Every fictional courtroom case, and that must be one of THE most prevalent entertainment formats in print, radio, television or film, builds to the jury spokesperson telling us that they’ve reached a verdict — and what it is.
Our ref on Sunday night weighed everything up, no doubt thought about his dad (a ref for years and the man who told him to take this profession up in the first place), his younger brother who’s also a professional ref, and unquestionably processed the fact that even giving the correct decision would bring him vilification. And he did the right thing.
Whether Sevilla midfielder Ivan Rakitic did or didn’t slot the penalty away, or whether Madrid might fight back or Sevilla might hold on, were wholly different dramas. For anyone who appreciates human frailty, pressure, doubt, professionalism … this was a pure magic moment.
Barcelona vs. Atleti had precisely four fewer goals, it wasn’t the barnstorming showdown that so many had wanted and the schadenfreude of Luis Suarez fatally puncturing his ex-club’s league chances with a devilishly cunning goal or assist was denied to us all by the fact that the Uruguayan had a poor game.
There were chances, some acrimony between Barca goalkeeper Marc-Andre ter Stegen and Suarez; there was another astonishingly stubborn, or just plain poor, display of match misreading from manager Ronald Koeman but the centrepiece was Messi vs. Oblak.
A few weeks back the Slovenian talked about his nemesis and explained: “You can never predict where Messi is going to shoot and you can never predict when he is going to shoot. When it comes to Messi, you can never predict anything! He’s a great player, incredible, the best.
“So many times he scores and you have the feeling that you can’t understand how he scored so easily! You are not even close. Sometimes it feels like he simply passed the ball into the goal — it’s not even a shot! Even if you are at 100% form, if he wants to score against you — he will. If Messi is having his day and in good shape, then he has too much. Most of the time, you have to accept that him scoring or not will depend on him.”

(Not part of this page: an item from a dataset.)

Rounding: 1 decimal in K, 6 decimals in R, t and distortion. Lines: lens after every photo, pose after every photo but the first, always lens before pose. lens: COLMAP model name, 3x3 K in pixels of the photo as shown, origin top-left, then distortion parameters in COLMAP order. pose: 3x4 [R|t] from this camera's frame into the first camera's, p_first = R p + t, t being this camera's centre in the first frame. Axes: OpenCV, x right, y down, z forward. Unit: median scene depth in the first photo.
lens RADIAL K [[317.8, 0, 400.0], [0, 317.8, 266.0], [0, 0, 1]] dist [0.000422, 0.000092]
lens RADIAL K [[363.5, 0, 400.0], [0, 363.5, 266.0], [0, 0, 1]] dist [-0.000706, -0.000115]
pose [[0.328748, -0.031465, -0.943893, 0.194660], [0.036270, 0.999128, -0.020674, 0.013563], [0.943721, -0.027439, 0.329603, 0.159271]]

Yet in the middle of this match, when tiredness and tactics and percentage football were ruling Camp Nou, there was a moment. A golden moment.

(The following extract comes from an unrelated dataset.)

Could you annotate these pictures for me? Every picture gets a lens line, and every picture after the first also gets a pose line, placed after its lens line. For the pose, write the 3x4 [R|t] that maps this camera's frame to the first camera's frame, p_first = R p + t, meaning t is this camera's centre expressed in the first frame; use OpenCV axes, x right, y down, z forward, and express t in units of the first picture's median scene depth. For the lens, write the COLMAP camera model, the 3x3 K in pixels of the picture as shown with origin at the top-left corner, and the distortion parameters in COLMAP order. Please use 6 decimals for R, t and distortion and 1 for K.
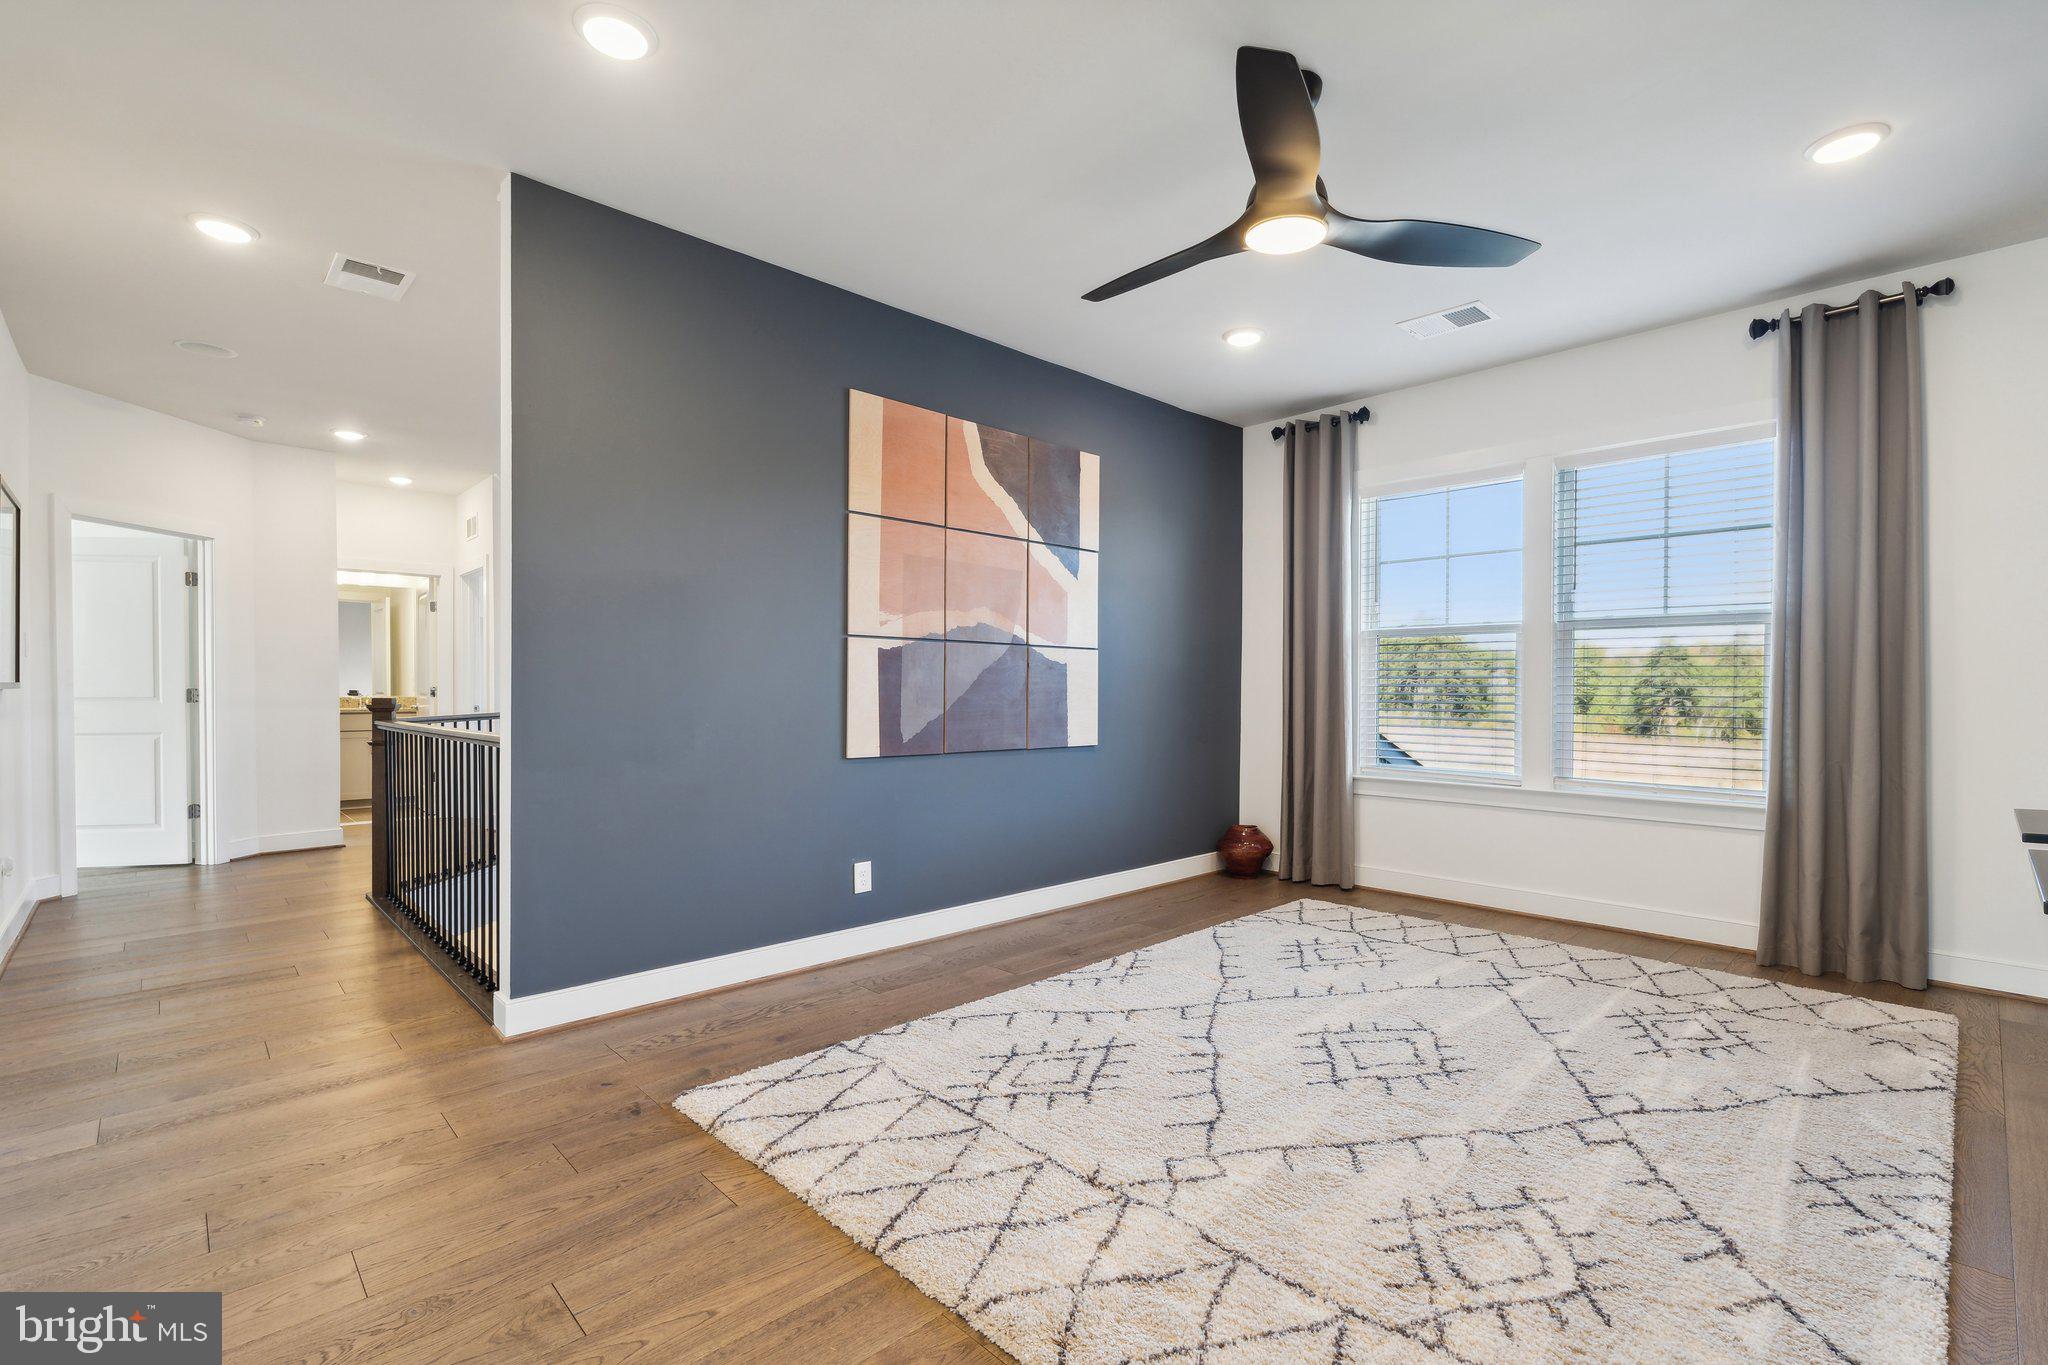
lens RADIAL K [[912.3, 0, 1024.0], [0, 912.3, 682.5], [0, 0, 1]] dist [0.004153, 0.000859]
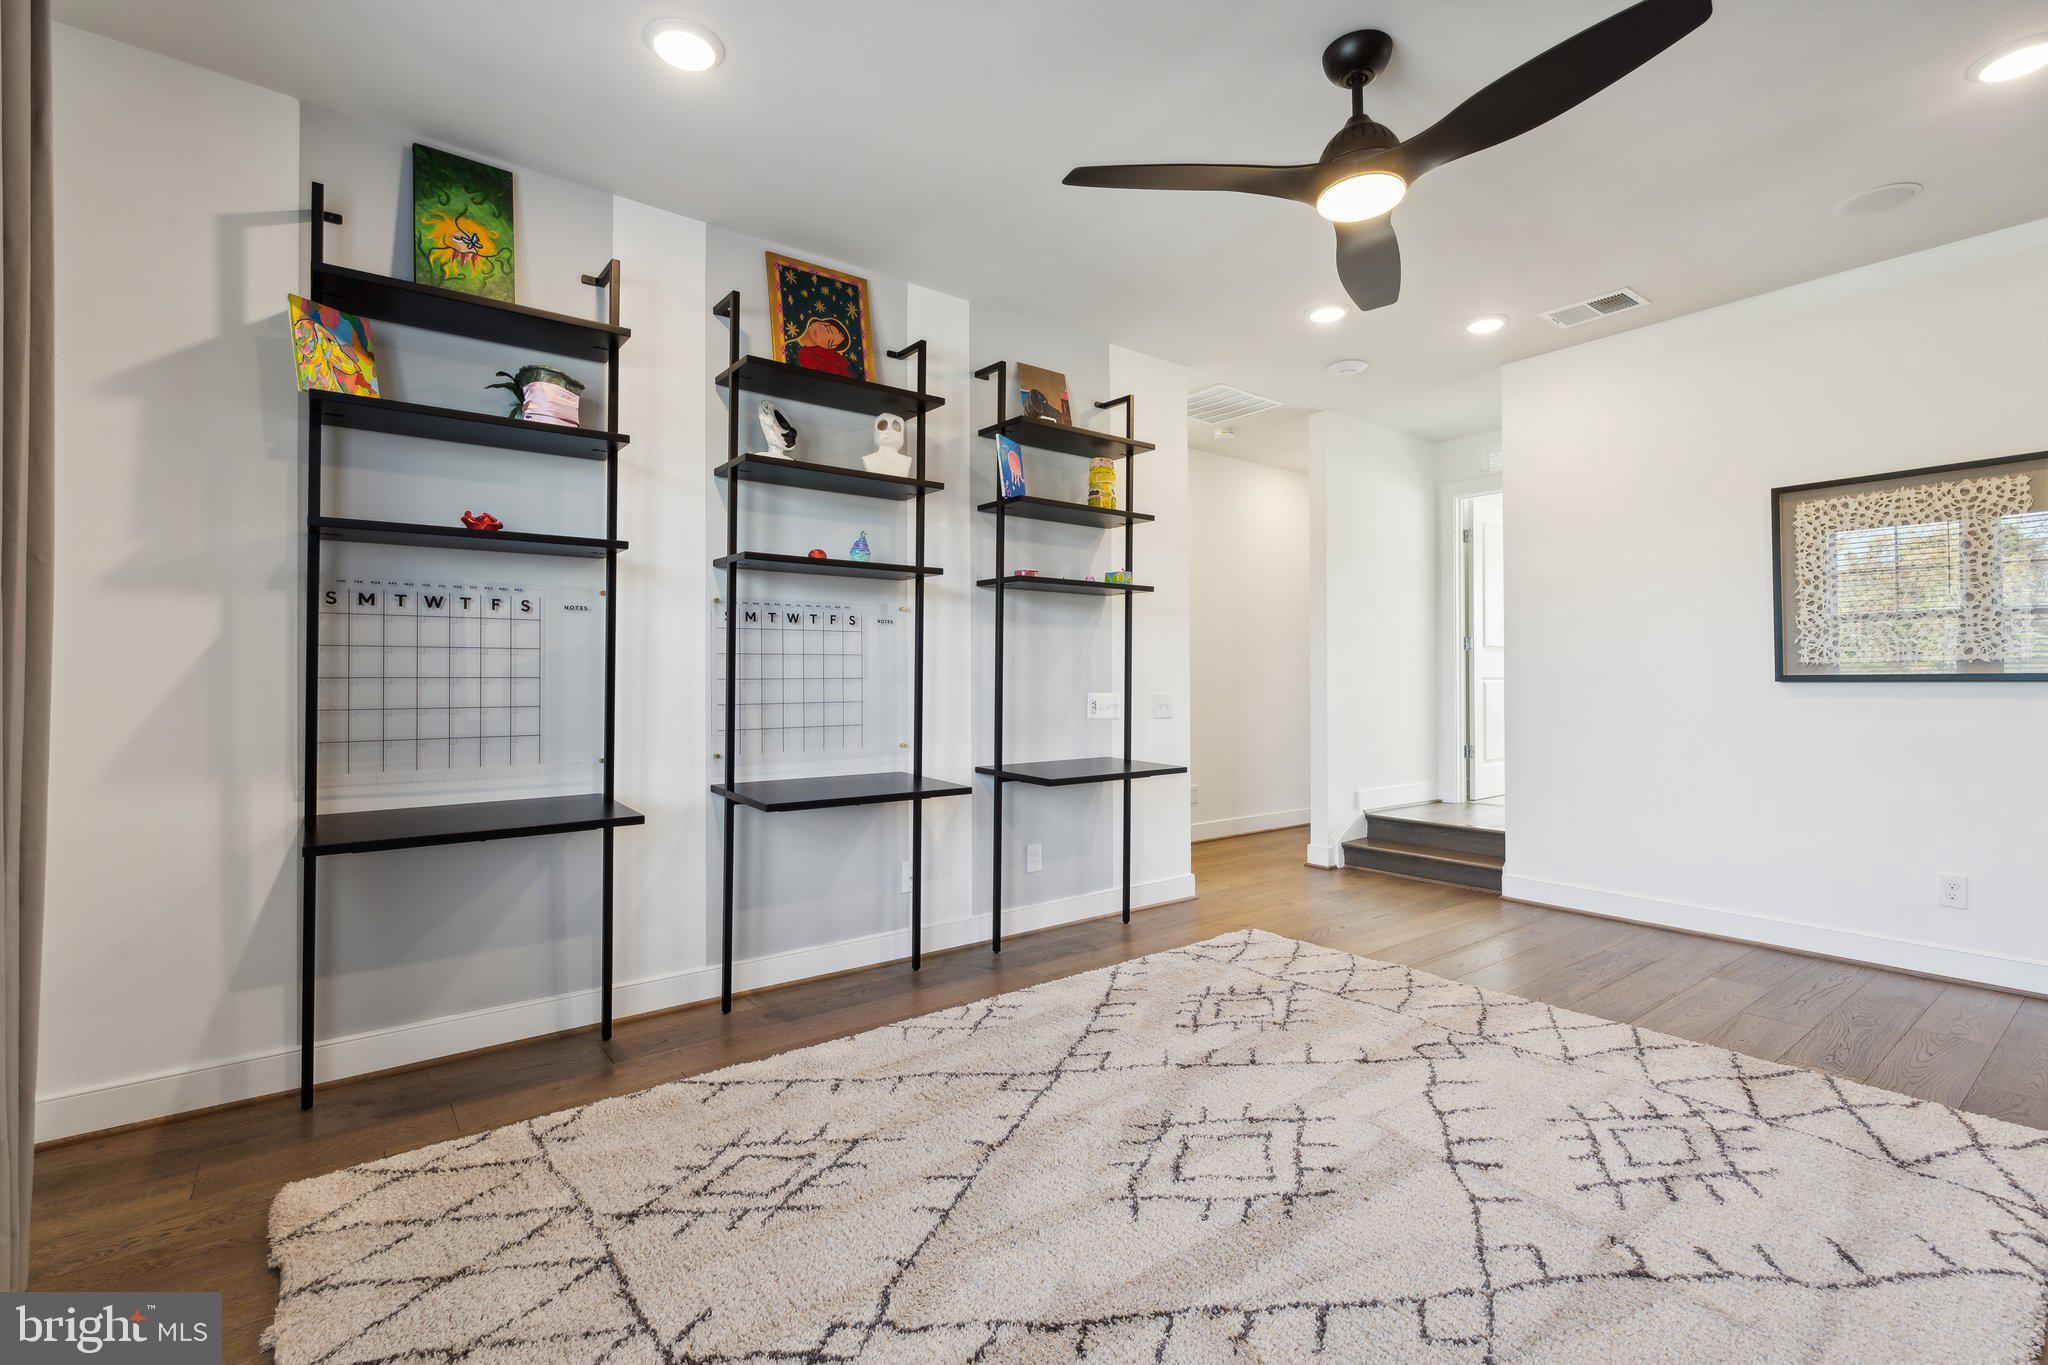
lens RADIAL K [[912.3, 0, 1024.0], [0, 912.3, 682.5], [0, 0, 1]] dist [0.004153, 0.000859]
pose [[-0.994531, -0.001665, 0.104431, 0.486675], [-0.002431, 0.999971, -0.007203, 0.014548], [-0.104416, -0.007418, -0.994506, 1.800313]]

Just before half-time, Messi picked the ball up not far from the same blade of grass as when he scored THAT Copa del Rey final goal against Athletic Bilbao in 2015 — one which many people think is in the frame to be his best. This time he slaloms infield all the while beating Koke, Saul Niguez, Mario Hermoso, Stefan Savic, Felipe and Marcos Llorente. It’s already an incredible eruption of skill and pace before he lets rip.
And the Slovenia keeper who’s been beaten by so many indescribably stunning Messi efforts, who explained that this Argentinian football genius robs you of the chance to react, to predict, to prevent, simply defies his own words. That’s what’s truly beautiful.
Oblak’s leap to his left, his fingertip touch which somehow just deflects the ball travelling at cannonball speed past the post — magic. Just pure theatrical, gymnastic magic.
And it probably cost Barcelona the win, cost them three points perhaps even the title. It also set Atleti up for the moment when Militao committed a penalty the next night which Martinez Munuera was brave enough to give.
The two draws this weekend didn’t leave us with status quo — they increased Atleti’s chances of scraping over the line for a title they had “in the bag” a couple of months ago because there’s one game less to go and Diego Simeone’s side escaped their biggest remaining test unscathed.
But the drama of who actually wins La Liga is still to come: the big, big winners this weekend were the on-stage dramatic personae Martinez Munuera and Oblak. When their moment arrived they were great.